Since everyone's sick of the 2012 campaign we decided we would just skip ahead to 2016 on our New Hampshire poll last weekend.
Democrats in the state want Hillary Clinton as their nominee. 91% have a favorable opinion of her to only 6% with a negative one. Given a long list of potential 2016 candidates 55% say Clinton is their top choice to 9% for Joe Biden, 8% for Elizabeth Warren, 6% for Andrew Cuomo, 3% for Deval Patrick, 1% for Martin O'Malley, and less than 1% for Brian Schweitzer and Mark Warner.
Clinton has the ability to unify most groups within the Democratic electorate- she's at over 50% with men, women, whites, minorities, and voters describing themselves as 'very liberal,' 'somewhat liberal,' and 'moderate' alike. It seems like she would have a decent chance at clearing the field.
If Clinton doesn't run there's not much consensus among Democratic voters. If Biden ran he'd lead the way but with only 19% to 17% for Warren, 15% for Cuomo, 7% for Patrick, 3% for O'Malley and 1% each for Schweitzer and Warner with the largest mass of voters, 37%, undecided. And if Biden and Clinton both sat it out Cuomo would lead with 23% to 18% for Warren, 12% for Patrick, 2% each for Warner and O'Malley, and 1% for Schweitzer. 42% say they would be undecided in that instance.
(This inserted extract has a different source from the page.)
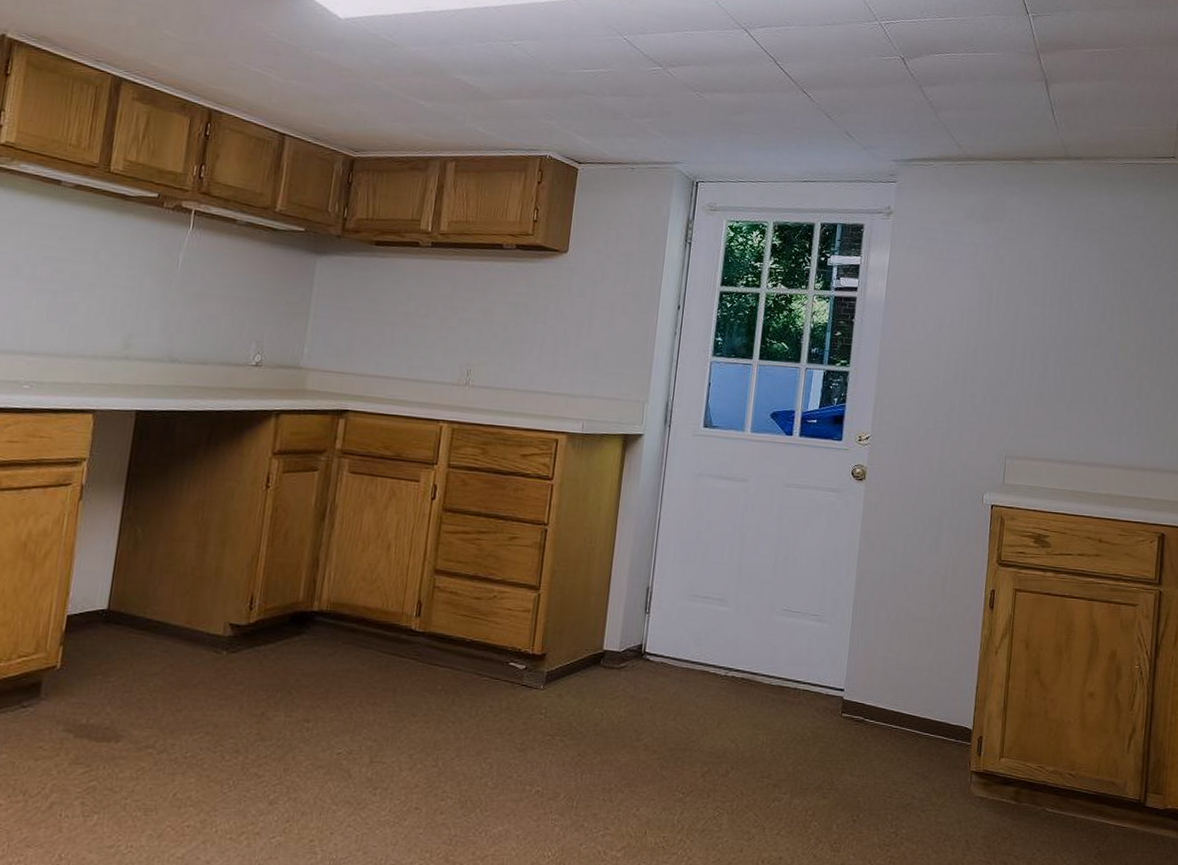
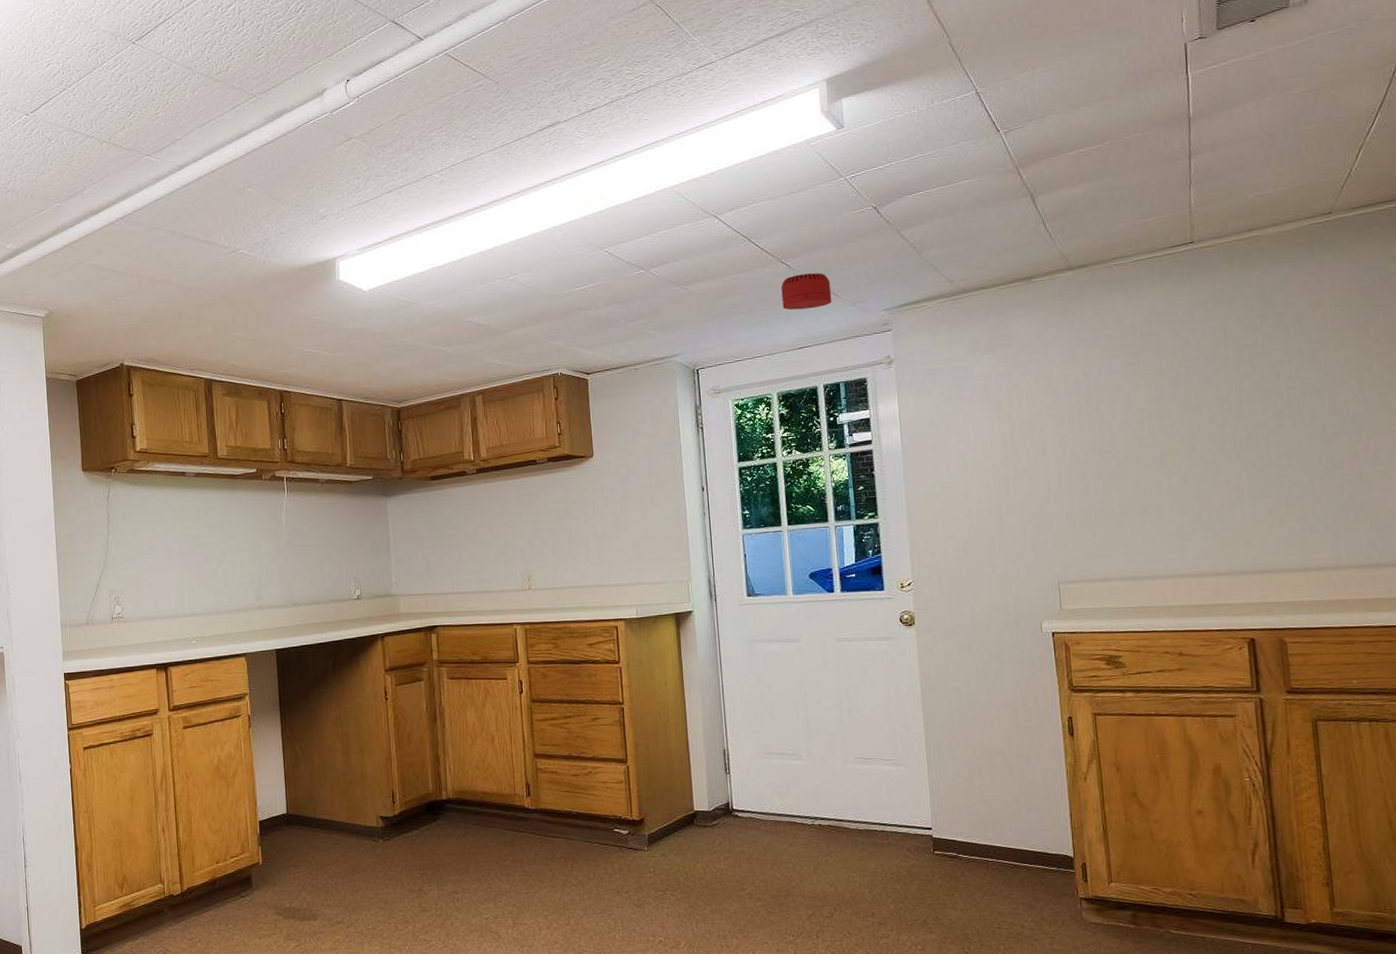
smoke detector: none [795,107,847,145] -> present [781,273,832,310]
The lack of support for Warner, Schweitzer, and O'Malley is largely a function of their name recognition. Only about 20% of voters are familiar with each of them. Clinton and Biden are known pretty universally, Warren and Patrick each have 68% name recognition from living next door, and Cuomo comes in at 56%.
The Republicans have a far better known field of potential candidates for 2016- if Mitt Romney doesn't win this fall. 8 out of 9 folks we tested have over 70% name recognition, compared to only 2 of the 8 Democrats we looked at. The only GOP potential who doesn't meet that threshold is Scott Walker.
Chris Christie is the top choice on the Republican side with 24% to 15% for Jeb Bush, 12% each for Mike Huckabee and Marco Rubio, 10% for Rand Paul, 7% each for Sarah Palin and Rick Santorum, and 3% for Walker.
74% of New Hampshire Republicans have a favorable opinion of Christie to only 11% with a negative one. Christie's greatest strength comes with moderates, non-Tea Party, and non-Evangelical Republicans- a formula that's not going to work for GOP candidates most places but might in New Hampshire. He also polls particularly well with independents, who are allowed to vote in the Granite State's primaries, men, and younger voters. You could argue to some extent that he's the candidate who appeals to all the groups the GOP needs to step it up with for the general election.
We did a similar poll in Iowa last month and it's interesting to see how the two compare. Christie and Bush are much stronger in New Hampshire than Iowa. Santorum and Huckabee are much stronger in Iowa than New Hampshire. Palin, Paul, Rubio, Ryan, and Walker do about the same in both states. Palin's poor performance is particularly noteworthy since she's the best known candidate both places. It just doesn't seem likely she'll ever be a serious Presidential candidate.
This poll was taken partially before and partially after the announcement of Paul Ryan as Mitt Romney's running mate so if we did it again he would probably poll a little bit higher. He already has good favorability numbers with GOP primary voters at 64/11.
Obviously a lot will happen between now and January 2016! Or December 2015 or November 2015 or however early it goes.